Zone 2: This area is in Tendring and does not seem to be shown for University Use on the Tendring maps. The Colchester produced East Colchester map shows a de-allocation of land currently assigned for University expansion lying to the south and west of Boundary Road with an area to the east of Colchester Road, south of the A133 (the Tendring land) being allocated instead. There does not seem to be a reference to the de-allocation in the text. This de-allocation is strongly supported. The policy, as worded, for zone 2 includes the word "housing". If housing means student residences then the Wivenhoe Society would be happy with this but we do not consider it a suitable location for general housing. If the decision is made that the Garden Settlement to the north of the A133 is not going to be put forward then possibly some of the land adjacent to that allocated for Knowledge Gateway expansion would be a better location than the suggested zone 2

SS18 - Wivenhoe
The Wivenhoe Society welcomes the fact that the Local Plan is in accord with the draft Neighbourhood Plan though this has yet to go to referendum.

(Small data/factual points paragraph 6.237 : The paragraph refers to a number of new homes within the Parish which will be allocated in the University Garden Village. The administrative area, Wivenhoe Parish, is the land to the south of Boundary Road. The land to the north of the A133 lies in Wivenhoe Ward but not Wivenhoe Parish. The number of existing dwellings is underestimated.
The combined wards of Wivenhoe Cross and Wivenhoe Quay, which now form Wivenhoe ward, contained 3,595 dwellings in 2011 and Wivenhoe Parish which includes the Town had 3,482 dwellings in 2011. There has been some building since 2011.)

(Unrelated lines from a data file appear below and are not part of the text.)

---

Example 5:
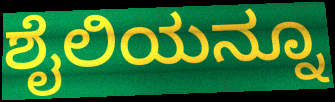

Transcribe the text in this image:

ಶೈಲಿಯನ್ನೂ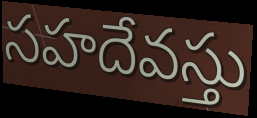
సహదేవస్తు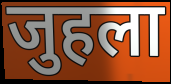
जुहला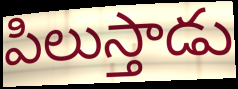
పిలుస్తాడు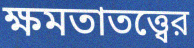
ক্ষমতাতত্ত্বের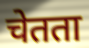
चेतताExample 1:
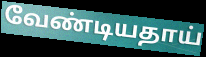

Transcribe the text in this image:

வேண்டியதாய்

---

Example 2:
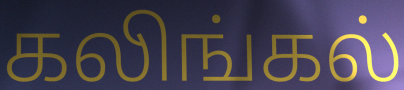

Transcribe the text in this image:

கலிங்கல்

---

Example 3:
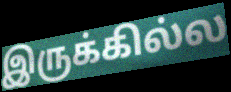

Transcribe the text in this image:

இருக்கில்ல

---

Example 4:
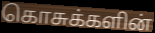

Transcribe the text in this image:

கொசுக்களின்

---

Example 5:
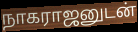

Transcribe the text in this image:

நாகராஜனுடன்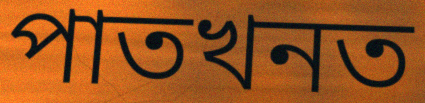
পাতখনত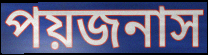
পয়জনাস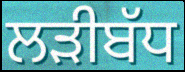
ਲੜੀਬੱਧ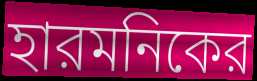
হারমনিকের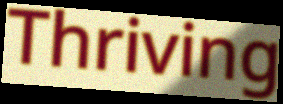
Thriving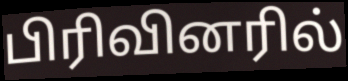
பிரிவினரில்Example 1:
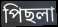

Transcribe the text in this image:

পিছলা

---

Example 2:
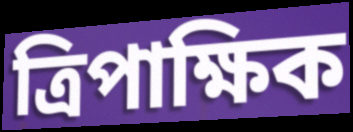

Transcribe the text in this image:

ত্ৰিপাক্ষিক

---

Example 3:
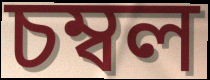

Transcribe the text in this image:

চম্বল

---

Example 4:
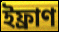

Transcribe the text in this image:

ইফ্ৰাণ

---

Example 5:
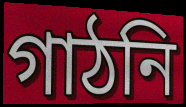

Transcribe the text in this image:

গাঠনি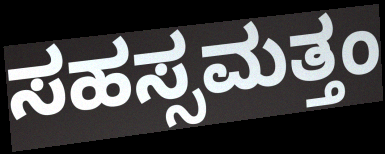
ಸಹಸ್ಸಮತ್ತಂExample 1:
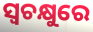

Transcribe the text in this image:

ସ୍ୱଚକ୍ଷୁରେ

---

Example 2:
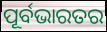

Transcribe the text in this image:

ପୂର୍ବଭାରତର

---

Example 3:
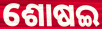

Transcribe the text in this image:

ଶୋଷଇ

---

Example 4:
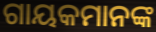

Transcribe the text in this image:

ଗାୟକମାନଙ୍କ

Policy DM10 - Housing Diversity
Whilst this policy as presently worded mentions CBC's aspiration to 'secure a range of housing types and tenures' it is not clear how CBC 'will require developers to demonstrate how their proposal will be capable of meeting and adapting to the needs of its increasing numbers of older residents'. This policy needs to be strengthened in some way.

DM17 Retention of Open Space
This is worded in a similar fashion to current policy DP15. The wording of the last paragraph in the policy should be tightened up. It reads "Additionally development that would result in the loss of any small incidental areas of open space not specifically identified on the Proposals Map but which contribute to the character of existing residential neighbourhoods, and any registered common, heathland or village green or which to contribute to green infrastructure will not be permitted"

At two recent planning appeals the inspector interpreted "contribute to the character of existing residential neighbourhoods" as being solely concerned with visual appearance and not relevant to the recreational value of the incidental open space. If the policy is intended to protect small play/amenity spaces not shown on the Proposals Map could we suggest it is made clear that the amenity value as well as visual appearance is to be protected?